The question from here is how can we as citizens of Kenya engage in this new government? Counties have been split into further sections both urban and city areas. Every town will qualify to be an urban area in which there will be boards responsible for service delivery within the areas. Each county has been subdivided into further areas of sub-county of each constituency. Below this, there is a ward, which will be further subdivided into villages. People below the county are appointed and accountable to the county governor and everything passes through his desk unless it is a government function.
When service delivery is not done in your area, the first entry point is the village, the second is the ward administration and the third is the sub-county administrator. For urban areas, there is going to be the board and possibly resident associations but this process is still being considered. Urban management is very different from rural areas, in order to approach the urban areas; it has to be proven you have gone to the other administrators.
The national government has a responsibility to ensure services have been given through three types; primary services (education and security), secondary services (healthcare), and thirdly concurrent services, which are being delivered at the same time (agriculture trade). Each level of government has to make sure that at the local level services are being delivered at this discussion is not yet clear. The danger here is that we are likely to have two parallel systems that do not work together.

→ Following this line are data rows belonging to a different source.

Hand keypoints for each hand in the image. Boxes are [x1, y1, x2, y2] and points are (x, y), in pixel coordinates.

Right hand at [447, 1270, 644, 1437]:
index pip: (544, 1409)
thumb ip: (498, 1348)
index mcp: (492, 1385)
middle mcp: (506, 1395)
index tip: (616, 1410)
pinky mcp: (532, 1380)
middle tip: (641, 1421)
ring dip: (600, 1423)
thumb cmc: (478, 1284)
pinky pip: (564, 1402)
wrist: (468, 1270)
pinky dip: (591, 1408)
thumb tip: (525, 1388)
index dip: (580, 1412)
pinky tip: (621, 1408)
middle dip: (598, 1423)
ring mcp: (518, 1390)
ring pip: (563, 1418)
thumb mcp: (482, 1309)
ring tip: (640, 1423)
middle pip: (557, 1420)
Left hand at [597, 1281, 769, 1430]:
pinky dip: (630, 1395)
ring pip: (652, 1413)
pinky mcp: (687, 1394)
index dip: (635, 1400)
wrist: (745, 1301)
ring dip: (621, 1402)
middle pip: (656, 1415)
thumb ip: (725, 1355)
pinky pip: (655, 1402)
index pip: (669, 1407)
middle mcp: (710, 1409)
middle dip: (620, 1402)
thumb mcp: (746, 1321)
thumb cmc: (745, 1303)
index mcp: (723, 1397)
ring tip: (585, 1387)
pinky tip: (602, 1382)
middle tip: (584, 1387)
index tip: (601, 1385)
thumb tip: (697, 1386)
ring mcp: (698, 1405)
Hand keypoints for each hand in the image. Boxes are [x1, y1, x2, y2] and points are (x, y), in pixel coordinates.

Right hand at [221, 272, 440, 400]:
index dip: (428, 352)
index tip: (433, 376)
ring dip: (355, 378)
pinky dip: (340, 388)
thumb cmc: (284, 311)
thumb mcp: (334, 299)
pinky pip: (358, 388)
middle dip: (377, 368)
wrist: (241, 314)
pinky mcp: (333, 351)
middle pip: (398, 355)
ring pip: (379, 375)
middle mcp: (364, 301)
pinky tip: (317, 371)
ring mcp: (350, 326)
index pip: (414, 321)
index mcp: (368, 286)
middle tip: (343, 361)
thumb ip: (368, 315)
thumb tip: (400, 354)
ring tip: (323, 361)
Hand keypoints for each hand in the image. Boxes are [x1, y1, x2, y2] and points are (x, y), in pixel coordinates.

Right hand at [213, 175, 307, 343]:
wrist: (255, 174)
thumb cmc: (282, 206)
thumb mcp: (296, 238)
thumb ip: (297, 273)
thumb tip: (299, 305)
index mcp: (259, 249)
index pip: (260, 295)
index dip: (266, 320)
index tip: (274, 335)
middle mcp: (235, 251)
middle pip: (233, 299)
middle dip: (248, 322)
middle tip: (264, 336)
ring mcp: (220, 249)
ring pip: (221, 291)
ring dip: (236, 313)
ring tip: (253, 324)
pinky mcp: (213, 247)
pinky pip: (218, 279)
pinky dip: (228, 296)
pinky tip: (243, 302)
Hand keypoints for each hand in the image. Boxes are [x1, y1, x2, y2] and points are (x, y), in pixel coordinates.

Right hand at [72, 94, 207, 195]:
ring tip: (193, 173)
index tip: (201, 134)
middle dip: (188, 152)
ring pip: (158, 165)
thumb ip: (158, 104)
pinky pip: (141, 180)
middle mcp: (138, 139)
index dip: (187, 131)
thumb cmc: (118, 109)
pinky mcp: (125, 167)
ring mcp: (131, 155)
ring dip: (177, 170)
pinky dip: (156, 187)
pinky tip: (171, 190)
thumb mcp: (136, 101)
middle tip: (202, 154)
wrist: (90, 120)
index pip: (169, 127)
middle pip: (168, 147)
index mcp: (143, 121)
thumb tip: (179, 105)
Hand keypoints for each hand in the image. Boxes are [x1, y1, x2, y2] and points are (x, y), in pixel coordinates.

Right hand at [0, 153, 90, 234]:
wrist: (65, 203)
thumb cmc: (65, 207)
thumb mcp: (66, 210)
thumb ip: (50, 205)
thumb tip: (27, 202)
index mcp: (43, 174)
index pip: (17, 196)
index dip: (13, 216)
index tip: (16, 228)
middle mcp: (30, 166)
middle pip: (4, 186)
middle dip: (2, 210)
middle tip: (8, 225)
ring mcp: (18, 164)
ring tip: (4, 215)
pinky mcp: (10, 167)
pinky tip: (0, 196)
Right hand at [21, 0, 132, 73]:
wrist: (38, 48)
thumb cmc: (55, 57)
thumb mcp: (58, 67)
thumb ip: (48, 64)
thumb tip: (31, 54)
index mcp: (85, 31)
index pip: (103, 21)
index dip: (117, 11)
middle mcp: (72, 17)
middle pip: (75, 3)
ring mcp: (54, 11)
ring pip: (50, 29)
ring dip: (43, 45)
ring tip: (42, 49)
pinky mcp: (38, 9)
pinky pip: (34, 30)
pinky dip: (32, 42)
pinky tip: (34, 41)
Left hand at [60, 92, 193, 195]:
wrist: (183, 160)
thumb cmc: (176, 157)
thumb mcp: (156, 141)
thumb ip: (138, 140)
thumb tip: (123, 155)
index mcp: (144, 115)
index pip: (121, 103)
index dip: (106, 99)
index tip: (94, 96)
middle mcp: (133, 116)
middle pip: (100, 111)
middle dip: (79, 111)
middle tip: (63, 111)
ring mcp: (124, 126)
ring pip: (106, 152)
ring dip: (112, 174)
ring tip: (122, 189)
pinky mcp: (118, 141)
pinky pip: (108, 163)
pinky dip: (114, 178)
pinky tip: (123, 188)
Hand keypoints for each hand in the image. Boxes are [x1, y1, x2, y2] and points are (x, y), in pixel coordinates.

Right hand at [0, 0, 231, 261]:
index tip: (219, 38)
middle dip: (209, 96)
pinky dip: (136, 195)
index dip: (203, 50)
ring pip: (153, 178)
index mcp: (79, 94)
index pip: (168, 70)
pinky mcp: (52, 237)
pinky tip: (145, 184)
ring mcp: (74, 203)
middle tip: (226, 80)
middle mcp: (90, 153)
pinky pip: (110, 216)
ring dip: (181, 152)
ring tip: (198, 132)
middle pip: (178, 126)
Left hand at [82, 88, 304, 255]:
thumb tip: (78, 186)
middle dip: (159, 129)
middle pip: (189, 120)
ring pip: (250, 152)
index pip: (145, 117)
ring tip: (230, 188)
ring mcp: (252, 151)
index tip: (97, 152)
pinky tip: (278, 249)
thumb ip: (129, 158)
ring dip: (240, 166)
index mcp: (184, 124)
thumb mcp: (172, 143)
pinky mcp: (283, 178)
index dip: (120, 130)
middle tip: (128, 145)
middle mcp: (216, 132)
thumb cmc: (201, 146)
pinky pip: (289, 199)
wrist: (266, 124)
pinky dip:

If we are going to engage with these county governments, it is clear that the officials are going to be very critical and we must prioritize our issues. We as citizens have to be critical on how efficient the allocation system is and we have to be careful to ensure the money is going to the needs of the community. The second area is ensuring the money is going to its allocated service and giving people according to their needs. It needs to be remembered that equity is about giving according to need and not all areas are in need of the same services. The third level that we need to address is accountability and control of corruption to ensure our money is not wasted.